The summit included the KHRC, HISA and Churchill Downs.
HISA called the dialogue productive in its release and added that conclusions from the summit have been shared directly with key stakeholders to inform next steps.
“While no obvious or specific pattern emerged, HISA welcomes Churchill Downs’ efforts announced earlier today to minimize risk of equine fatalities,” the release added.
Additionally, HISA said equine forensics specialist Alina Vale will conduct thorough review of all necropsies performed on covered horses. Vale performed postmortem reviews as an official veterinarian for the California Horse Racing Board following a spate of fatalities at Santa Anita in 2019.
Churchill Downs’ other initiatives include pausing incentives, such as trainer start bonuses and purse payouts to every race finisher, with payouts limited to the top five finishers. Churchill Downs officials say they’ll continue talks with horsemen to determine how to allocate funds.
A release from Churchill Downs stated that California-based equine surgeon Ryan Carpenter presented trainers and veterinarians with information and tools about advanced interventions for certain injuries.
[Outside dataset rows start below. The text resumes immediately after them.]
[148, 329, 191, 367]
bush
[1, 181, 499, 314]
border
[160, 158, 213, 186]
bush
Churchill Downs’ equine medical director, Will Farmer, said there was “a duty” to offer information from someone who experienced similar challenges recently in California.
He said in the release that decisions regarding the long-term well being of horses must be first and foremost. “It is imperative that all available, educated and informed options can be efficiently, confidently and thoroughly relayed to the owners.”
Cox said he did “a lot of listening” at the meeting and left it at that.
“I think Churchill is trying to dot every I and cross every T,” the trainer said during a NTRA teleconference. “It’s been a lot of stuff happening since the meet began and hopefully we’re kind of coming to the end of this.”
Churchill Downs’ ineligibility measure impacts horses losing by more than 12 lengths in five consecutive starts. They cannot race at Churchill Downs until approved by Farmer to return.
Seven horses died in the days leading up to the 149th Kentucky Derby on May 6, including two on the undercard. Five horses have died since then, including two 7-year-olds last weekend from similar leg injuries.
HISA veterinary teams reviewed information and analysis on Tuesday. Moore began a second independent analysis of Churchill Downs’ training and racing surfaces on Wednesday.